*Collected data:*

▽

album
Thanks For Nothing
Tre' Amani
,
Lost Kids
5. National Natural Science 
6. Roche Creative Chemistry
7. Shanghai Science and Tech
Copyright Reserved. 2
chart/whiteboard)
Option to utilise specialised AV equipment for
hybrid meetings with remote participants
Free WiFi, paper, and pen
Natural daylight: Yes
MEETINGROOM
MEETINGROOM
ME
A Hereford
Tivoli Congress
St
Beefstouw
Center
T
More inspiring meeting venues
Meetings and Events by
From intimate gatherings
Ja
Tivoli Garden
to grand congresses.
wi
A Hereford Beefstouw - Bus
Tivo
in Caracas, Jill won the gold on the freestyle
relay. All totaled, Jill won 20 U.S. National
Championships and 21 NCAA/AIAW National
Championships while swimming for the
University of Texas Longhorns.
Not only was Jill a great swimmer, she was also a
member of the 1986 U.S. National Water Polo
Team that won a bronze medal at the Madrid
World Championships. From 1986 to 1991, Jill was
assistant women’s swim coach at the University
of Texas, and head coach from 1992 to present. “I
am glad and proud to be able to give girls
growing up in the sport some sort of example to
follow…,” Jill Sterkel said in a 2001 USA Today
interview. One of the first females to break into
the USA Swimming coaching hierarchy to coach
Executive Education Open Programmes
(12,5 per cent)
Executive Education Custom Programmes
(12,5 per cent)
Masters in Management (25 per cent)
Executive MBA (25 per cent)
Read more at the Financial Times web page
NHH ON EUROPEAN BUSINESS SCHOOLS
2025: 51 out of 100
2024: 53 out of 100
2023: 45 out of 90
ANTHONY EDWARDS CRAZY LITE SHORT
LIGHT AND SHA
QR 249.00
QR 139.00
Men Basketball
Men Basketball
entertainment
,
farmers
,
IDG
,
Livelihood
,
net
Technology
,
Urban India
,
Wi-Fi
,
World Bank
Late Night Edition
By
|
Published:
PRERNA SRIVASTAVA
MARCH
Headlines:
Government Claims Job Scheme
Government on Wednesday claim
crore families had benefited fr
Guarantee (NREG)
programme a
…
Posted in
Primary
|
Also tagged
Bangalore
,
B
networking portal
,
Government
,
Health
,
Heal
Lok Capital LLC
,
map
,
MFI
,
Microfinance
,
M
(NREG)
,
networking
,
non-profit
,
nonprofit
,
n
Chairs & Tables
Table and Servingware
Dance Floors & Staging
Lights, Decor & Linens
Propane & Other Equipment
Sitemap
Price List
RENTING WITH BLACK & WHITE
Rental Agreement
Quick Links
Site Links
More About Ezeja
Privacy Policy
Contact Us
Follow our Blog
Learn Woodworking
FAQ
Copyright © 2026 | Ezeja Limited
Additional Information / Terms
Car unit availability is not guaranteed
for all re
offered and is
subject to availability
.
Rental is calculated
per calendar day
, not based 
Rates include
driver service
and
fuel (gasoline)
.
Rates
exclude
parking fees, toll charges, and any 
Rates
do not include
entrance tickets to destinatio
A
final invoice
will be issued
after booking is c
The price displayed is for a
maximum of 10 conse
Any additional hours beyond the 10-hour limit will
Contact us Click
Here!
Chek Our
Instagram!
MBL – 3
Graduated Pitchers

△

Set down nothing but the lines from the one containing "Rental is calculated" through the final line above, exactly as written.

*SOLUTION FOR THIS PROBLEM:*
Rental is calculated
per calendar day
, not based 
Rates include
driver service
and
fuel (gasoline)
.
Rates
exclude
parking fees, toll charges, and any 
Rates
do not include
entrance tickets to destinatio
A
final invoice
will be issued
after booking is c
The price displayed is for a
maximum of 10 conse
Any additional hours beyond the 10-hour limit will
Contact us Click
Here!
Chek Our
Instagram!
MBL – 3
Graduated Pitchers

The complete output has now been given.